SpectralOps, branded as Spectral, is a developer-first code security scanner that finds hardcoded secrets, misconfigurations, and exposed credentials before they reach production. It scans source code, configuration files, and infrastructure-as-code rather than secrets alone.
Check Point Software acquired Spectral in 2021. The product now ships as part of Check Point’s CloudGuard cloud and developer security portfolio, which places secret scanning next to Check Point’s broader infrastructure security stack.
That acquisition is the main thing buyers weigh: Spectral is no longer a standalone startup tool, but a component inside a large security vendor’s ecosystem.

What is SpectralOps?
SpectralOps is a code security platform that detects hardcoded secrets, API keys, tokens, and misconfigurations across a development environment. It scans source code, dotfiles, configuration files, and infrastructure-as-code, not just git commits.

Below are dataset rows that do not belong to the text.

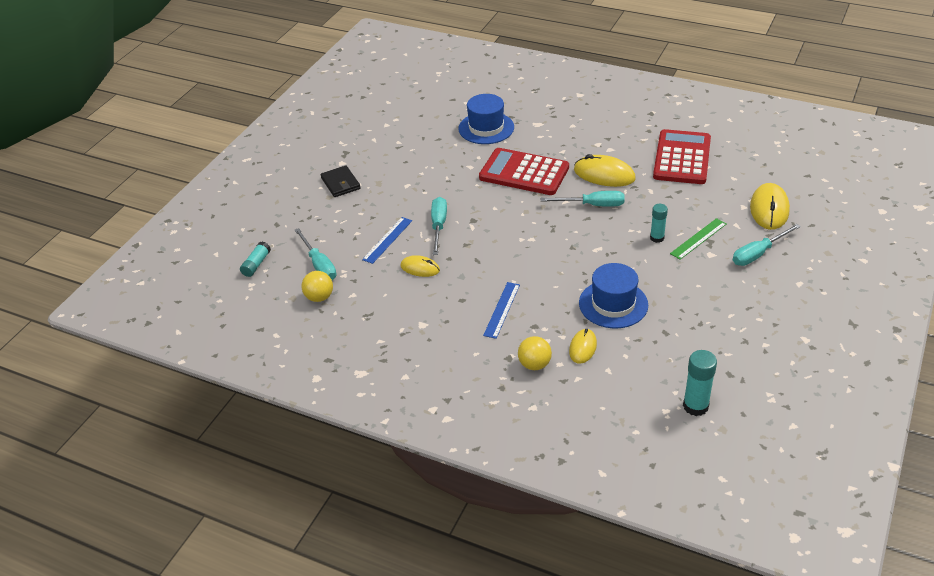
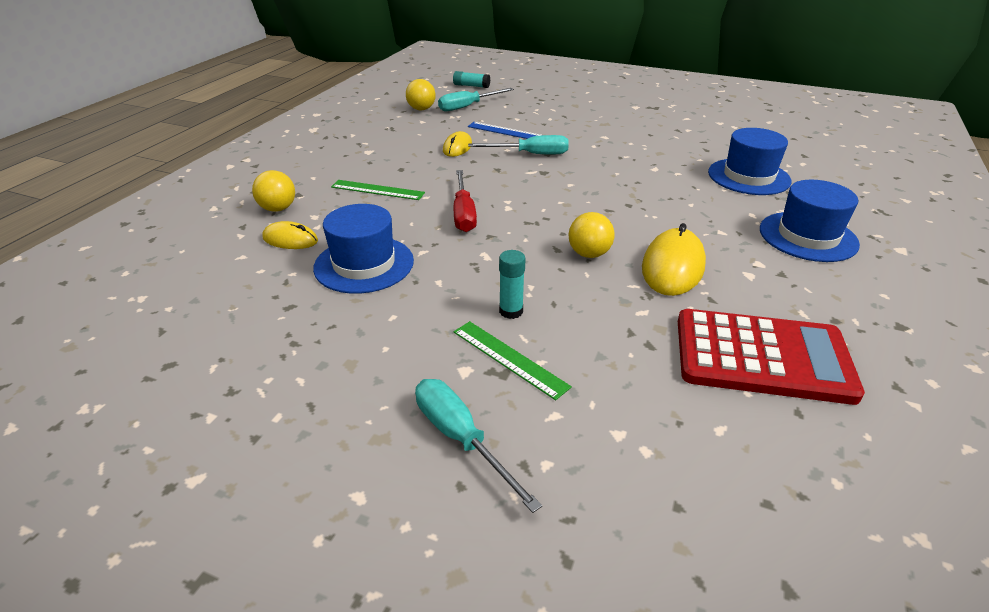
camera: 85 degrees right, 5 degrees down
black wallet [321,165,361,197] -> none
red calculator [479,148,569,195] -> none
blue ruler [483,282,520,339] -> green ruler [331,180,425,200]
turquoise screwdriver [541,191,625,206] -> yellow ball [568,212,615,258]
turquoise glue stick [683,350,717,416] -> none
yellow mouse [750,183,790,230] -> none
none -> red screwdriver [454,170,477,232]
none -> blue hat [760,180,860,262]

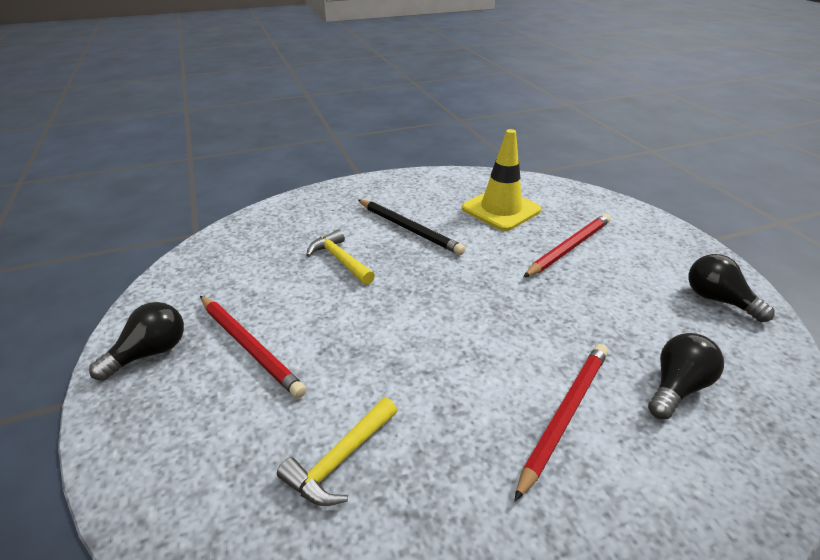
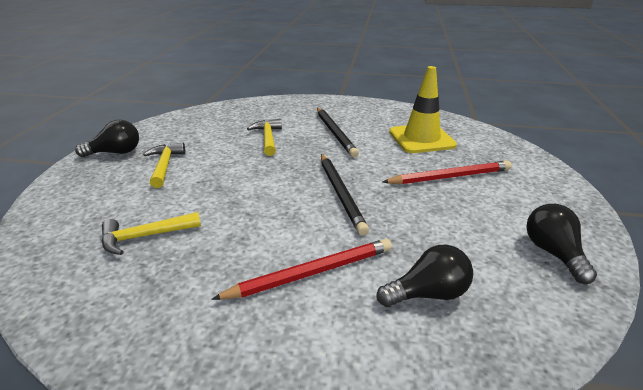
camera: 30 degrees right, 5 degrees down
red pencil [200,296,307,398] -> yellow hammer [143,143,185,188]
none -> black pencil [321,154,369,236]

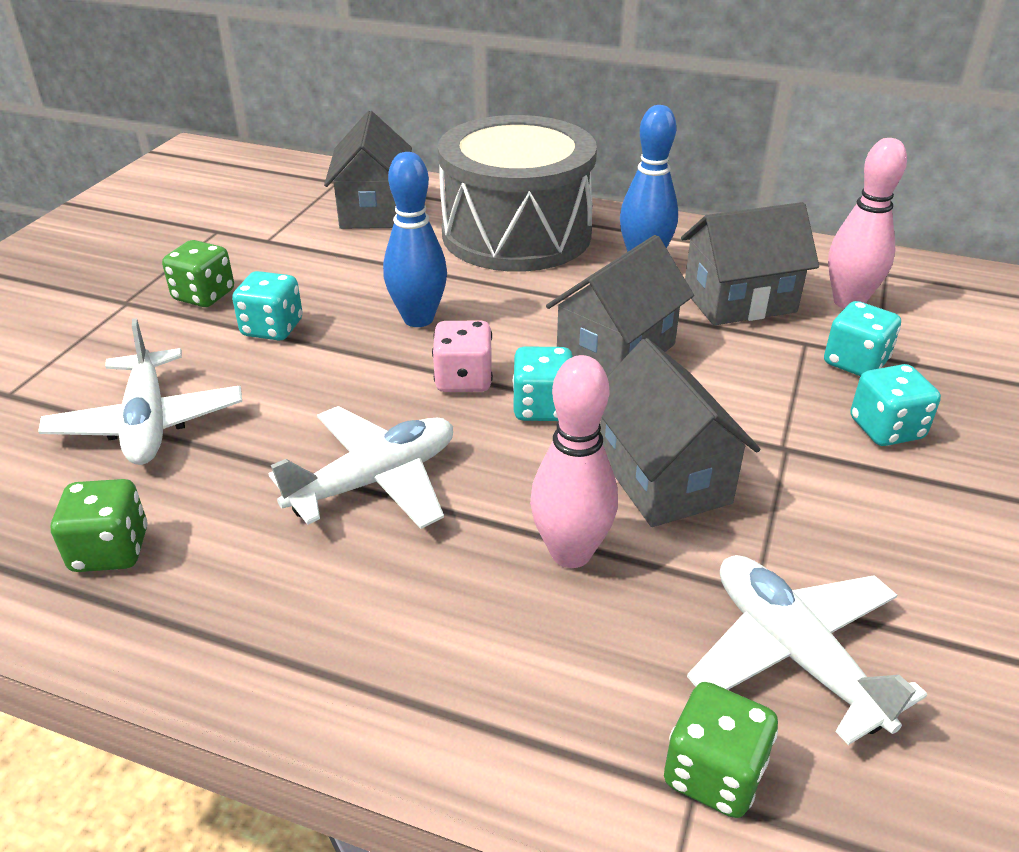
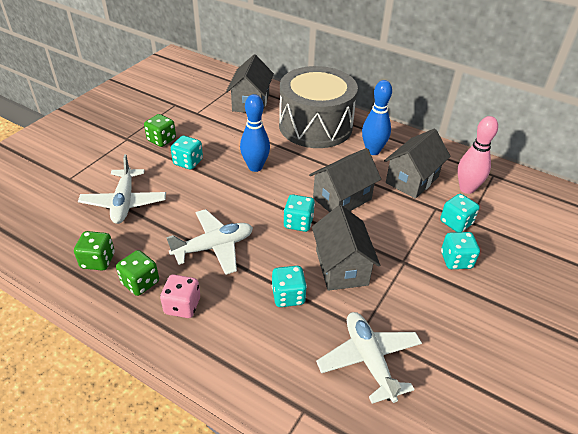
camera: 10 degrees right, 5 degrees up
pink dice [432,321,493,392] -> pink dice moved to [160,274,200,318]
pink bowling pin [530,355,618,568] -> turquoise dice [272,266,307,307]
green dice [664,682,778,818] -> green dice moved to [116,250,159,296]
grey house [681,202,819,326] -> grey house turned 45 degrees counterclockwise [384,129,451,199]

The platform also monitors public-facing assets and SaaS surfaces for exposure, catching credentials that leak outside the repository itself. This broader scope is what separates it from single-purpose secret scanners.
Spectral positions itself as developer-first, meaning it runs early in the workflow — pre-commit and in CI — so issues surface before code merges. Check Point markets it under the CloudGuard brand alongside its wider cloud security offerings.
How does SpectralOps work?

Spectral runs as a scanner that you wire into the development lifecycle through pre-commit hooks and CI/CD pipelines. It inspects code and configuration as changes move through the pipeline, so credential leaks and misconfigurations are flagged before they reach the remote repository.
The detection layer is AI-backed and context-aware rather than purely regex-driven. According to Check Point, the engine distinguishes real keys from test or example values, which is the design choice aimed at cutting false-positive noise.
Coverage extends past source code into IaC files such as Terraform, CloudFormation, and Kubernetes manifests. Spectral checks these for misconfigurations alongside the secret scan, so a single run covers both credential exposure and insecure infrastructure definitions.
Teams can extend detection with custom rules for proprietary credential formats. Beyond the codebase, Spectral monitors public-facing assets and SaaS surfaces, surfacing secrets that have leaked outside the version control system entirely.
Key features
Secret and credential detection
Spectral scans for hardcoded secrets, API keys, tokens, certificates, and passwords across code and configuration. The detection engine is AI-backed, which Check Point frames as the way it separates live credentials from test data to keep the false-positive rate down.
Infrastructure-as-code scanning
The platform checks infrastructure-as-code for misconfigurations, covering formats like Terraform, CloudFormation, and Kubernetes manifests. This brings config security into the same scan as secret detection, rather than requiring a separate IaC tool.
Configuration and asset coverage
Beyond source code, Spectral inspects dotfiles, configuration files, and public-facing assets. Monitoring SaaS and public surfaces catches credentials that leak outside the repository, which a repo-only scanner would miss.
CI/CD and pre-commit integration
Spectral plugs into CI/CD pipelines and pre-commit hooks so scanning runs early in the workflow. Catching a leaked credential at commit time prevents it from entering version control, where rotation becomes the only real fix.
Custom detection rules
Teams can define custom detectors for proprietary credential formats and internal patterns. This extends coverage beyond the built-in rule set to whatever secret shapes a specific organization uses.
When to use SpectralOps
SpectralOps fits teams that want secret scanning bundled with broader code, IaC, and configuration security rather than a single-purpose tool. The Check Point acquisition makes it most relevant to organizations already invested in, or evaluating, the CloudGuard ecosystem.
Compared with open-source scanners like Gitleaks , Spectral covers more surfaces — IaC, config files, and public asset monitoring — but is a commercial platform rather than a free CLI. The trade-off is breadth and vendor support against the simplicity and zero cost of a focused git scanner.
Against a dedicated secrets platform like GitGuardian , the comparison comes down to focus and ecosystem. GitGuardian is a specialist in secrets detection and incident workflows; Spectral folds secret scanning into Check Point’s wider cloud and infrastructure security stack.
I’d shortlist Spectral when an organization wants one vendor across cloud security and code security, and when consolidating tools under Check Point carries weight. For a narrow git-only secret-scanning need, a focused tool is usually the lighter pick.